# [SUPPLIED PASSAGE]
•••

Water quality improves, pollution falls in the Chesapeake Bay
Data show significant drop in nutrient and sediment loads
The amount of nutrient and sediment pollution entering the Chesapeake Bay fell significantly between 2014 and 2015, helping improve water quality in the nation’s largest estuary. Experts attribute this drop in pollution loads to dry weather and below-normal river flow, but note local efforts to reduce pollution also played a role. Indeed, related research shows “best management practices”—including upgrading wastewater treatment plants, lowering vehicle and power plant emissions, and reducing runoff from farmland—have lowered nutrients and sediment in local waterways.
Excess nutrients and sediment are among the leading causes of the Bay’s poor health. Nitrogen and phosphorus can fuel the growth of algae blooms that lead to low-oxygen “dead zones,” while sediment can suffocate shellfish and block sunlight from reaching underwater grasses. By tracking pollution loads into rivers and streams, the Chesapeake Bay Program (CBP) can ensure our partners are on track to meet clean water goals.
According to data from the CBP and the U.S. Geological Survey (USGS), nitrogen, phosphorus and sediment loads to the Bay were below the long-term average in 2015. Between 2014 and 2015, nitrogen loads fell 25 percent, phosphorus loads fell 44 percent and sediment loads fell 59 percent. Below-average loads are considered positive because reductions in nitrogen, phosphorus and sediment pollution can improve water quality.
The most recent assessment of water quality—which examines dissolved oxygen, water clarity and chlorophyll a (a measure of algae growth) in the Bay and its tidal waters—makes these improvements clear: between 2013 and 2015, an estimated 37 percent of the tidal Chesapeake met water quality standards. While this is far below the 100 percent attainment needed for clean water and a stable aquatic habitat, it marks an almost 10 percent improvement from the previous assessment period.
A large portion of pollution loads enters the Bay from the rivers within its watershed. Accordingly, the USGS tracks both annual pollution loads and trends in these loads at monitoring stations along nine of the biggest rivers that feed the Bay. In some cases, long-term pollution trends at these stations reflect efforts to improve water quality. Long-term trends in nitrogen, for example, are improving at six of the nine monitoring stations. Long-term trends in phosphorus and sediment, however, are more variable, and short-term pollution trends show less improvement.

•••

# [DATA BLOCK]
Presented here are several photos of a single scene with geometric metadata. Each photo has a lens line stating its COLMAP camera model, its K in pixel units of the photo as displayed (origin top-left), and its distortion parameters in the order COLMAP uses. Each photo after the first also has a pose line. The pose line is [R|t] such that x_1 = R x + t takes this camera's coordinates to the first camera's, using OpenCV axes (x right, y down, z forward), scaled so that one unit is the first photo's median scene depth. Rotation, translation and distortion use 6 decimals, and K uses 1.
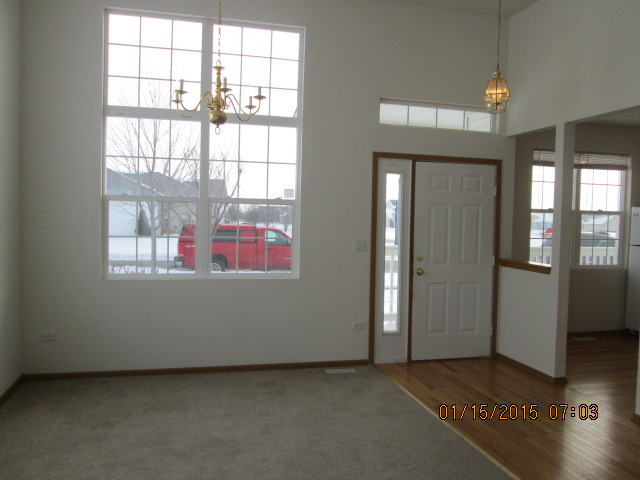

•••

# [TASK OBJECTIVE]
Rewrite the Chesapeake Bay article between "Excess nutrients and" and "can improve water quality.", inclusive, replacing "sediment" with "silt" throughout.

# [YOUR SOLUTION]
Excess nutrients and silt are among the leading causes of the Bay’s poor health. Nitrogen and phosphorus can fuel the growth of algae blooms that lead to low-oxygen “dead zones,” while silt can suffocate shellfish and block sunlight from reaching underwater grasses. By tracking pollution loads into rivers and streams, the Chesapeake Bay Program (CBP) can ensure our partners are on track to meet clean water goals.
According to data from the CBP and the U.S. Geological Survey (USGS), nitrogen, phosphorus and silt loads to the Bay were below the long-term average in 2015. Between 2014 and 2015, nitrogen loads fell 25 percent, phosphorus loads fell 44 percent and silt loads fell 59 percent. Below-average loads are considered positive because reductions in nitrogen, phosphorus and silt pollution can improve water quality.